ValWood commented 5 years ago

Hi Penelope,

Apologies for the delay. I still think this is indirect.

based on this paper: https://www.ncbi.nlm.nih.gov/pmc/articles/PMC4434539/ The membrane is not folded correctly and so the distribution of the ATPase complexes is affected. I would not annotate MICOS to GO:0006119 'oxidative phosphorylation'

Pretty much most of the mitochondrial proteins will affect some aspect of oxidative phosphorylation The phosphorylation of ADP to ATP that accompanies the oxidation of a metabolite through the operation of the respiratory chain. Oxidation of compounds establishes a proton gradient across the membrane, providing the energy for ATP synthesis.

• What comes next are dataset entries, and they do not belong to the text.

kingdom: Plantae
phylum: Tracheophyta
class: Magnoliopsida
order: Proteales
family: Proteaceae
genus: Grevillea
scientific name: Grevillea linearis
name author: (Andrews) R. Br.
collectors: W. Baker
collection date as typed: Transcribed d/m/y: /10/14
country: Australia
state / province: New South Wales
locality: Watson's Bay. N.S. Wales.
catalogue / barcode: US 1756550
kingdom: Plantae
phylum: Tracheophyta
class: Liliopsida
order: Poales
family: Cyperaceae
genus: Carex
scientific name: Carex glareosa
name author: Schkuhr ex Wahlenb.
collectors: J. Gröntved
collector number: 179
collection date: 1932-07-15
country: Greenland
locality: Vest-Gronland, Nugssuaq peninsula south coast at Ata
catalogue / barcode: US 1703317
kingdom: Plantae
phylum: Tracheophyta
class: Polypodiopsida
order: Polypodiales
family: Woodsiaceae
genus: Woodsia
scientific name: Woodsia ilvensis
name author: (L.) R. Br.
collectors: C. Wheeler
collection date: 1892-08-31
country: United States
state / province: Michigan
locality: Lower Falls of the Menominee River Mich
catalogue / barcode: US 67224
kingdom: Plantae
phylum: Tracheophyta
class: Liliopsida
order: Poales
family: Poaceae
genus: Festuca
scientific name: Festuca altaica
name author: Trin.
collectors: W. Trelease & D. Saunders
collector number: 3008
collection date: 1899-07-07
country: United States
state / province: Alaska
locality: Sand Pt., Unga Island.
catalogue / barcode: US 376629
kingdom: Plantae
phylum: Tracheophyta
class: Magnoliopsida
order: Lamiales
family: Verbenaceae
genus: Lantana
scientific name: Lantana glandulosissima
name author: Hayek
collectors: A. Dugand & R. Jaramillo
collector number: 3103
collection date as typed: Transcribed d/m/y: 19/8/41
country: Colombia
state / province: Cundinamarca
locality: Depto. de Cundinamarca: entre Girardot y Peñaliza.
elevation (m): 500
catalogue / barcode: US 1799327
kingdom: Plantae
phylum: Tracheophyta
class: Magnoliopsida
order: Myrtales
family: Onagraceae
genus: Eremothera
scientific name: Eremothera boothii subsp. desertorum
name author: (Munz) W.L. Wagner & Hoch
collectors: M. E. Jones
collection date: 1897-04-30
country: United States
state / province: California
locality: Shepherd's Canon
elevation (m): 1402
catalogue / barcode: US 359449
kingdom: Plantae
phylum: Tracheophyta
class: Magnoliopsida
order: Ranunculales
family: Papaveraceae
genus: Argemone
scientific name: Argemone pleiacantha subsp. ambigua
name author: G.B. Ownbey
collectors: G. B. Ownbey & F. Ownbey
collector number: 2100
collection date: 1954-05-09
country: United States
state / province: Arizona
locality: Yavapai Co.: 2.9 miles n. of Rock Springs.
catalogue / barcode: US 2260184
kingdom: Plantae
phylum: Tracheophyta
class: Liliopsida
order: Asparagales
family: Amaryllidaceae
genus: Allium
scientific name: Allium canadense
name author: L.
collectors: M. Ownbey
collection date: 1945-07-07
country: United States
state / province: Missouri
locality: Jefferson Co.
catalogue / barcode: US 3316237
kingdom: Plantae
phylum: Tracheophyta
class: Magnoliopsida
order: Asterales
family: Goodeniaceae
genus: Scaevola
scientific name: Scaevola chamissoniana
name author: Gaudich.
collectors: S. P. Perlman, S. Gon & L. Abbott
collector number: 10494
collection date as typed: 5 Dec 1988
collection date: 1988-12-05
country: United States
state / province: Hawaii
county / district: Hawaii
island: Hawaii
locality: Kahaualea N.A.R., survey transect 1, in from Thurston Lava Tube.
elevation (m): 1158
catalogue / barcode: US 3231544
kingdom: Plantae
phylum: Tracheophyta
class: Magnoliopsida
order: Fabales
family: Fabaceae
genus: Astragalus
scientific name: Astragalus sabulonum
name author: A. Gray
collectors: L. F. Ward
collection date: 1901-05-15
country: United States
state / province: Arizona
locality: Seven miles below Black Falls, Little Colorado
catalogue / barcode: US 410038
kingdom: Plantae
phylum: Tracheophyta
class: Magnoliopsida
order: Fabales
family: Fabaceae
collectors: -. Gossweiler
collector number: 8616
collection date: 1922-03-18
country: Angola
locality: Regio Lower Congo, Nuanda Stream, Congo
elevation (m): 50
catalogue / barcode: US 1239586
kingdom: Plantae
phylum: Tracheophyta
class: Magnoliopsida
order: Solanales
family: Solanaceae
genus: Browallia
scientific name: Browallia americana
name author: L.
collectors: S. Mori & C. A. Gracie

but this should be reserved for the energy generators themselves: e.g. https://www.pombase.org/term/GO:0006119

Based on the guidelines I would not make this annotation http://wiki.geneontology.org/index.php/Annotating_from_phenotypes (Similarly I would not annotate 'assembly of respiratory complexes' to the energy generation terms either, even though they give this phenotype)

The term which could be annotated is

GO:0007006 mitochondrial membrane organization or GO:0042407 cristae formation

Incorrect cristea formation results in mislocalized respiratory machinery. It is 'required for normal' respiration but not directly "involved in". 'regulation' oxidative phosphorylation would not be correct either because if everything was working correctly this would not 'control' this pathway.

pgarmiri commented 5 years ago

Hi Val,

Sorry for replying only now but I was back only on Friday and slowly catching up with pending issues.

On PMID:26666268 they found that the expression of CHCHD10 mutant alleles inhibits apoptosis by preventing cytochrome c release (I have added GO:0090200 'positive regulation of release of cytochrome c from mitochondria' based on this)

Based on PMID:20888800 I had added one more annotation GO:1904960 'positive regulation of cytochrome-c oxidase activity'

(Authors found that "CHCHD10-knock-down indeed leads to a reduced complex IV activity" (Complex IV, also called cytochrome c oxidase, is the terminal component of the respiratory chain.)

Now reading the thread again, I have a feeling that that might be considered as indirect as well? Or perhaps the 'acts_upstream _of' qualified could be used as the complex first needs to be released from the mitochondria to be able to perform its function?

Thanks,

Penelope

ValWood commented 5 years ago

Yes I agree, I think all of these are only readouts and phenotypes.

I notice I have annotated the fission yeast protein to aerobic respiration (from ISS to SGD). However, this is only a phenotype too (many mitochondrial mutants have decreased respiration). Normally I would not make this annotation, so I am going to remove this and reclassify just as "mitochondrial protein" for fission yeast-an "unknown process" annotation is more useful here. I checked to see if there were more recent papers for yeast or human and I could not find anything.

@pgaudet thoughts?

pgarmiri commented 5 years ago

Hi Val, I removed those two annotations. The good thing is that there were evidence for other annotations that I think are more meaningful, like:

GO:1901030 'positive regulation of mitochondrial outer membrane permeabilization involved in apoptotic signaling pathway' and GO:1903852 'positive regulation of cristae formation'

Thanks,

Penelope

ValWood commented 5 years ago

OK. The human and mouse proteins still look overannotated in UniPRot, but hopefully these will resolve in future when we have more experimental detail.